Grand Coulee: The Grande Dame

by | Apr 12, 2021 | Installations, News

Grand Coulee, the second largest dam in the world stands 550 feet tall, is 500 feet thick at the base, and just 57 feet shy of a mile long. She has 6.8 million kilowatts of power capacity from her 33 generators producing about 21 billion kWh of power each year. That is ~10% of all the hydroelectric energy produced annually in the US! She is a peaking plant, but her response when called on is far from any sneaky-peeking-around-the-corner one. At the beck and call of Bonneville Power and Light, it takes just 20 seconds until she explodes into life with one or more of her 800 MW generators belching out a 40-foot diameter bubble of blue air as the incoming water expels the compressed air primer.

While it took 12 million cubic yards of concrete, about 8,000 workers, and 14 years to build her, it was really Mother Nature that did the heavy lifting in digging out the 1.27 million acre-foot lake when she ruptured prehistoric ice dams and flooded the entire Columbian basin with glacial Lake Missoula.

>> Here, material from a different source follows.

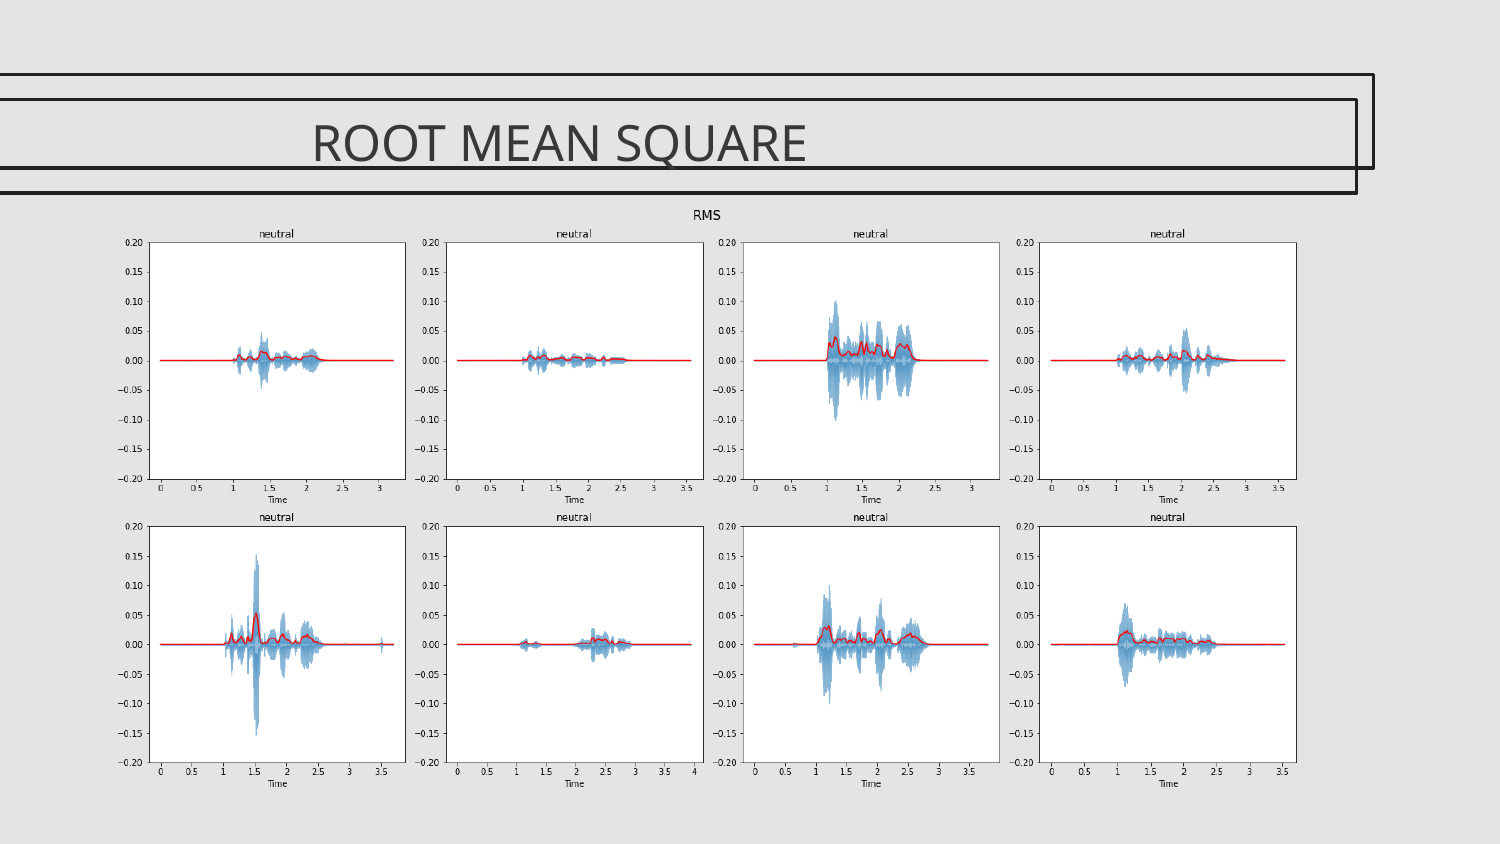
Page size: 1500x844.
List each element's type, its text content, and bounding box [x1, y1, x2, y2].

It would cost some $7 to 8 billion to build Grande Coulee Dam today. That’s about $1.10 per Watt of capacity – very attractive from a cost standpoint no matter how you slice it! However, Grand Coulee’s construction flooded more than a little bit of land…80 times the area of Rhode Island! So, dams like this, with the drastic environmental consequences they impose, are most unlikely to be built anymore. As such, hydropower is developing a new face — one that is much more in sync with the environment. Small, distributed run-of-the-river diversions selectively placed to deliver power with ultra-low ecological impacts are, we believe, the wave of the future. LPS’s modular hydropower systems can make such projects economical.